Recoding Privacy Law: Reflections on the Future Relationship Among Law, Technology, and Privacy

Slides Available Here

Abstract: Professor Gasser’s introduction to the Law, Privacy & Technology Commentary Series sketches the contours of a privacy landscape formed by the historic interplay of technology and society, to which the legal system adapted by forming certain distinctive response patterns. These patterns, Gasser argues, coupled with the prevailing mindset that technology and privacy are adversarial, must be reimagined in the context of the digital revolution and the shifting paradigm of state-centered law to networked governance. This “recoding” of the legal system would leverage digital technologies in service of privacy protection as well as maximize synergies across technical and legal disciplines, to craft a system for the digitally connected age that is firmly embedded in and embraces a broader framework of multi-modal, multi-layered, and multi-stakeholder global governance.

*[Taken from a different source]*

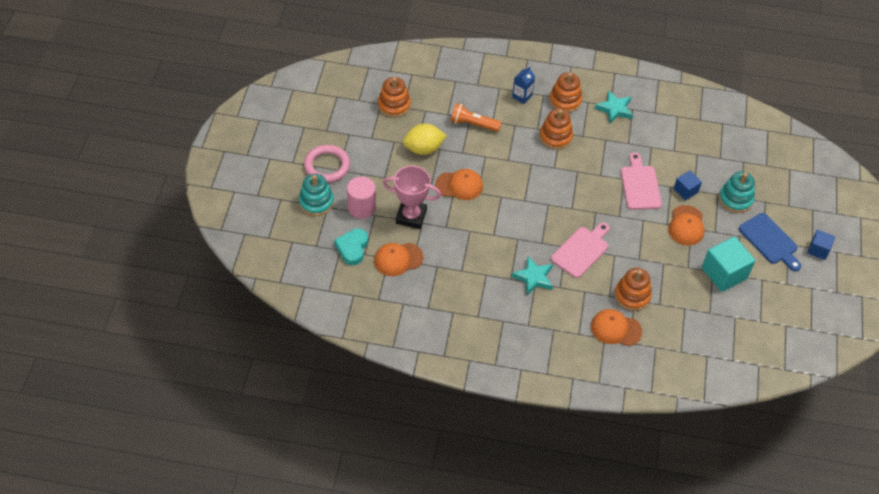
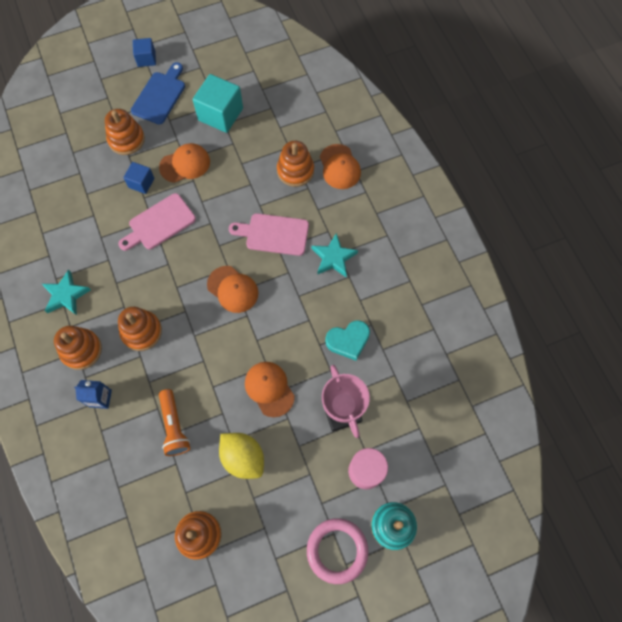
camera: 120 degrees left, 15 degrees up
(352, 248) = (421, 445): turquoise heart -> turquoise heart (348, 341)
(398, 259) = (401, 391): orange cap -> orange cap (233, 289)
(735, 199) = (126, 139): turquoise stacking toy -> orange stacking toy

Bio: Urs Gasser is the Executive Director of the Berkman Klein Center for Internet & Society at Harvard University and a Professor of Practice at Harvard Law School. He serves as a trustee on the board of the NEXA Center for Internet & Society at the University of Torino and on the board of the Research Center for Information Law at the University of St. Gallen, and is a member of the International Advisory Board of the Alexander von Humboldt Institute for Internet and Society in Berlin. He is a Fellow at the Gruter Institute for Law and Behavioral Research.